There is a way for you to: 1) not be affected by these types of patients; 2) assure them they are in a safe place; 3) have a mutually positive experience.  Start with these steps:

  1. Accept the patient’s reaction.

    You won’t be able to change their automatic response.  You can change their experience.  Control what you can and influence the rest.

  2. Don’t come from ego.

    This isn’t about you or your team.  The patient didn’t wake up in the morning and purposefully set out to ruin your day.  They are afraid.  If this were a child afraid of what reaction would you have?  Why is it different because it’s an adult? Fears are irrational no matter the age.

  3. Slow down and give space.

    Being in fight mode comes with intense emotions and high energy.
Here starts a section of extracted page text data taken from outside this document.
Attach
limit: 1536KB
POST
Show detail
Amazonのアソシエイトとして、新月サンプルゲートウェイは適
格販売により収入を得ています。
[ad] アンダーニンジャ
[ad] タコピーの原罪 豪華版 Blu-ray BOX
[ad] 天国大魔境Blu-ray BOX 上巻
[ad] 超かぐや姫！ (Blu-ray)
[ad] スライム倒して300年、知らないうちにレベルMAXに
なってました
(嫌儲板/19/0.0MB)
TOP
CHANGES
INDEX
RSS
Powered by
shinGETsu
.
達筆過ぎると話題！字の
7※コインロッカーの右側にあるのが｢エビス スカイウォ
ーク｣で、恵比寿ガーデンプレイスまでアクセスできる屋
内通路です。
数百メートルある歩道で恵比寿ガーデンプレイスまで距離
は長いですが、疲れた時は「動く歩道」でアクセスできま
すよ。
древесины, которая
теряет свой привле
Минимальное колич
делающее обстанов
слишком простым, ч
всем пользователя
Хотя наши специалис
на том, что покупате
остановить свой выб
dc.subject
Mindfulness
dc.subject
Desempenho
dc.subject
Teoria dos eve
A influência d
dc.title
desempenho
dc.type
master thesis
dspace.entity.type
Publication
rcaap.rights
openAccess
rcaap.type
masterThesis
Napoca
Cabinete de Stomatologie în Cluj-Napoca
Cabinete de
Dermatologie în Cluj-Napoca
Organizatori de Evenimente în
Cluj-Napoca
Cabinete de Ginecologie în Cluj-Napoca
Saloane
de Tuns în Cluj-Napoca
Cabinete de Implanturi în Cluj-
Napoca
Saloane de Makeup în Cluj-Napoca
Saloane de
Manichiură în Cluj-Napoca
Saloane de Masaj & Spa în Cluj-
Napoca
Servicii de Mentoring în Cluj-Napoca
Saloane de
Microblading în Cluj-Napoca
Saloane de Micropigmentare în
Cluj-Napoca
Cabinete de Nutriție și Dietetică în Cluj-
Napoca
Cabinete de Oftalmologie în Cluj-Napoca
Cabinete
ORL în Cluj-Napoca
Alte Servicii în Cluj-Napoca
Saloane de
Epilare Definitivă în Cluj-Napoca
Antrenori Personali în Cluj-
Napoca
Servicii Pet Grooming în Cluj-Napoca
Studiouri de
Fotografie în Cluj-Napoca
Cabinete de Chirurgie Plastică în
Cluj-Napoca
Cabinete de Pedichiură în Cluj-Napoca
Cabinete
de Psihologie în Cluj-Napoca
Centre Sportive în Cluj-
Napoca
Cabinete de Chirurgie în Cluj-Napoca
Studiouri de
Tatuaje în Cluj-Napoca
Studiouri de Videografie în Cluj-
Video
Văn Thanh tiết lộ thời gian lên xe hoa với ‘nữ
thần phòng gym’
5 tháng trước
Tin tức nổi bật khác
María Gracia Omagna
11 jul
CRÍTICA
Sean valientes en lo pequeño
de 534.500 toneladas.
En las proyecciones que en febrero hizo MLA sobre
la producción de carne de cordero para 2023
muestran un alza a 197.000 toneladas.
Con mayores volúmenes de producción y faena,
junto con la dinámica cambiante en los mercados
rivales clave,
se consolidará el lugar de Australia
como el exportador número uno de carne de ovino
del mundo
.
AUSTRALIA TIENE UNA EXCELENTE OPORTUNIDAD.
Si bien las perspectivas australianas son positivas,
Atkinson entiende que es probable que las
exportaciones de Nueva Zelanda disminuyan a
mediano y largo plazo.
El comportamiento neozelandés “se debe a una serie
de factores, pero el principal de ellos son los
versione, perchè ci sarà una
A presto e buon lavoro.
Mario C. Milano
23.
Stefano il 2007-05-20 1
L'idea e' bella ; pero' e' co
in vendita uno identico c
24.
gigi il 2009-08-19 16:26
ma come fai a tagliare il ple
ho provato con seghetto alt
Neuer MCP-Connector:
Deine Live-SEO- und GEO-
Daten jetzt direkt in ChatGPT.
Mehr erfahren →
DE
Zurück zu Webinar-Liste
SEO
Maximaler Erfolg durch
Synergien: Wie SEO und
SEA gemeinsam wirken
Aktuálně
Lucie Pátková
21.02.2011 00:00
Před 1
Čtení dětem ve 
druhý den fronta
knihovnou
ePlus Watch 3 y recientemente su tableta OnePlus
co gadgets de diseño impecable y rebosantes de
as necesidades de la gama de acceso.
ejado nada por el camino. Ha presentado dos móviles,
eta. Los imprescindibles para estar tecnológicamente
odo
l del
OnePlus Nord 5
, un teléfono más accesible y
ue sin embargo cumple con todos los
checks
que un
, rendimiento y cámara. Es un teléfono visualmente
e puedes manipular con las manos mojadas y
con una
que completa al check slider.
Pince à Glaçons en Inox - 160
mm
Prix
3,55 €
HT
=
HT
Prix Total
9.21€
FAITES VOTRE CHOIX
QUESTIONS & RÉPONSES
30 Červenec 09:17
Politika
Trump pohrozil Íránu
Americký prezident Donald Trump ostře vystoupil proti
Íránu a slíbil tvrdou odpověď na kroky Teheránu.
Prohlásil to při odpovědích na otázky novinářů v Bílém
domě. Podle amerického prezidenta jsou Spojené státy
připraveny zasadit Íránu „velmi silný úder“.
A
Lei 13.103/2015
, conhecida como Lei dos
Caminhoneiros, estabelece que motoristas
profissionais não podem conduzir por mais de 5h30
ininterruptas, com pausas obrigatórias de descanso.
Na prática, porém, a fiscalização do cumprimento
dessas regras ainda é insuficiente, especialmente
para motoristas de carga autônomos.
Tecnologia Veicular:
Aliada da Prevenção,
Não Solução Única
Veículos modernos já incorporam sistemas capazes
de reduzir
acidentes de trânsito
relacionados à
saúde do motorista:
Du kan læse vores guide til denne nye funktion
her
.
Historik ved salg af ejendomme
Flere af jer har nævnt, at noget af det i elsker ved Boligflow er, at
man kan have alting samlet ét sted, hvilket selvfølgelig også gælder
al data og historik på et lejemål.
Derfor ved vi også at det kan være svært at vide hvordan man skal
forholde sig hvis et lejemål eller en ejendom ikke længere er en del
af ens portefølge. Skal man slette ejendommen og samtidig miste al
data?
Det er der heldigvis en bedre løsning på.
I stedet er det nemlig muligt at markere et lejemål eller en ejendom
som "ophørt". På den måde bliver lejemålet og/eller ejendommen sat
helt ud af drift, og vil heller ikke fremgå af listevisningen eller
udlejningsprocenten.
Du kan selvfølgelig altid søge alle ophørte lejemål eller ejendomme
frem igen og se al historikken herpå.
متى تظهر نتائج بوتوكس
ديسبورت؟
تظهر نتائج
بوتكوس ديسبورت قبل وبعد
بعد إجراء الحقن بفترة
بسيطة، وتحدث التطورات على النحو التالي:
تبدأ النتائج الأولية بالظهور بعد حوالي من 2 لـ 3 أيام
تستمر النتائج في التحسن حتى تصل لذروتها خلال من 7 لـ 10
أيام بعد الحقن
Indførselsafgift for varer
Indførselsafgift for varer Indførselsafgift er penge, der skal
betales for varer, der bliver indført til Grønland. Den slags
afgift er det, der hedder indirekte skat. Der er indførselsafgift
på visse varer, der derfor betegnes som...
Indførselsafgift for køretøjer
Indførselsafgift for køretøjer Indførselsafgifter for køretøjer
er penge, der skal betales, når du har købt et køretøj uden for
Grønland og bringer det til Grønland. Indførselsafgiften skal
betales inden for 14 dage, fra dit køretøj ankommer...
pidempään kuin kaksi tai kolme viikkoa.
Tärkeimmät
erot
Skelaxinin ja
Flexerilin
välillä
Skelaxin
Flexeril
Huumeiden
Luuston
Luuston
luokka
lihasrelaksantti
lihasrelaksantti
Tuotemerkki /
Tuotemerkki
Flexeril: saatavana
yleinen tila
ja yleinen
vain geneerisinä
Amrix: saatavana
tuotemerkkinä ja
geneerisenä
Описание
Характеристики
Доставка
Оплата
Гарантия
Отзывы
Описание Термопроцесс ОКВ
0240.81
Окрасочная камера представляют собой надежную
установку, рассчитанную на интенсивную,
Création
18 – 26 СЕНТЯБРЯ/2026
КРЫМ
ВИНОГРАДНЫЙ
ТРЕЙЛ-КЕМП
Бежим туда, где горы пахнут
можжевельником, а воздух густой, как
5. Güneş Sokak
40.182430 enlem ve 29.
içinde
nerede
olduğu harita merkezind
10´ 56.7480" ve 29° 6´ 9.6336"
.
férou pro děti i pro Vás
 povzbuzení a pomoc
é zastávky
Don’t fuel the experience further by talking fast, rushing the appointment to get through it, and matching high energy.  Slow the experience down by talking just a bit slower, move with more intention, sit lower than your patient with rounded shoulders and your hands in your lap (just until the fear has dissipated), and hang back just a few extra inches when you can to give some space.  Balance your patient’s energy, don’t fuel it.

  4. Ask empowering questions to get the patient talking.

    The more you know about them and connect, the greater the chance they will be able to share with you what’s really happening.  If they already knew how to tell you they were afraid they would have.  Help them along by asking the right questions.

  5. Be honest, upfront and just ask.

    If you find the patient’s fear is really getting the best of them and it is derailing the experience, be honest and just ask, “Mr. X, I’m wondering if you are nervous about being here?”  Wait and listen.

Patients in fight mode can be some of the most loyal patients if you can get through the fear and connect.